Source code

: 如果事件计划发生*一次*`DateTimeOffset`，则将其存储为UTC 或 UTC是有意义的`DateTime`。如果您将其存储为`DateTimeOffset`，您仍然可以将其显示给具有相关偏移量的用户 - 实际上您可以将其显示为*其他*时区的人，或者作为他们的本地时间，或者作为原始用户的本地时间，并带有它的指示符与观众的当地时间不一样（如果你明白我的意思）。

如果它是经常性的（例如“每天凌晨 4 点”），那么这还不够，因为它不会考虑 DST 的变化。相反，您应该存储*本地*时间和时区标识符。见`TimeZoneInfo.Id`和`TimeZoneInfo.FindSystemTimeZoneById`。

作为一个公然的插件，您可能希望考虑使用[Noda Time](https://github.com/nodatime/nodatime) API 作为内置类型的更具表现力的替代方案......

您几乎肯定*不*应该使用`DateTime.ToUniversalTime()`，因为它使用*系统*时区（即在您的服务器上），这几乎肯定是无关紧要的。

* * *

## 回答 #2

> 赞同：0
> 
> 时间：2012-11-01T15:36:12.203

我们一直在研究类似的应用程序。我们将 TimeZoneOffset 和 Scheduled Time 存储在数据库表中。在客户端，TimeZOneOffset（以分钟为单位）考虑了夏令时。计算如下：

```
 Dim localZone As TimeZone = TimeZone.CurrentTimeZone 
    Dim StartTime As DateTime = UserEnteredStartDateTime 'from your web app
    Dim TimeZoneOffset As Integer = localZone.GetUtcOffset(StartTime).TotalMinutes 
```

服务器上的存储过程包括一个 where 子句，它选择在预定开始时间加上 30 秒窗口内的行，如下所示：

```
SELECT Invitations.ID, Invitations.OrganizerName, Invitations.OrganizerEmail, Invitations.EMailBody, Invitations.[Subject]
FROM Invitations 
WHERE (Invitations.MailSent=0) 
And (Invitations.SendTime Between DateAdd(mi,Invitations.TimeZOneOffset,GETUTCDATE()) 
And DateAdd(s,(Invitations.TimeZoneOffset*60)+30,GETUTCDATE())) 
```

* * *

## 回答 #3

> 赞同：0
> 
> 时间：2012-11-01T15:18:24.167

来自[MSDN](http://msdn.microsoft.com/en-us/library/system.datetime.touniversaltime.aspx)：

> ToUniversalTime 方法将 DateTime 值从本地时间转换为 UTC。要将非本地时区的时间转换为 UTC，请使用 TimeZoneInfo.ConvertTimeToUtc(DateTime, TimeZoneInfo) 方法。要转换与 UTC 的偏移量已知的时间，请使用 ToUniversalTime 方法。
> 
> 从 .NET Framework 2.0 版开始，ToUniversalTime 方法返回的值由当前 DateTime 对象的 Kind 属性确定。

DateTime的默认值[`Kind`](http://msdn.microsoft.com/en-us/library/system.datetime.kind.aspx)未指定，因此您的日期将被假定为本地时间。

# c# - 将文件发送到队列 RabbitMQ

|---|

Activity
Produce an exact repeat of the lines from the one containing "对象的 Kind 属性确定。" through the last line of the data, and nothing more.

Exercise answer
> 从 .NET Framework 2.0 版开始，ToUniversalTime 方法返回的值由当前 DateTime 对象的 Kind 属性确定。

DateTime的默认值[`Kind`](http://msdn.microsoft.com/en-us/library/system.datetime.kind.aspx)未指定，因此您的日期将被假定为本地时间。

# c# - 将文件发送到队列 RabbitMQ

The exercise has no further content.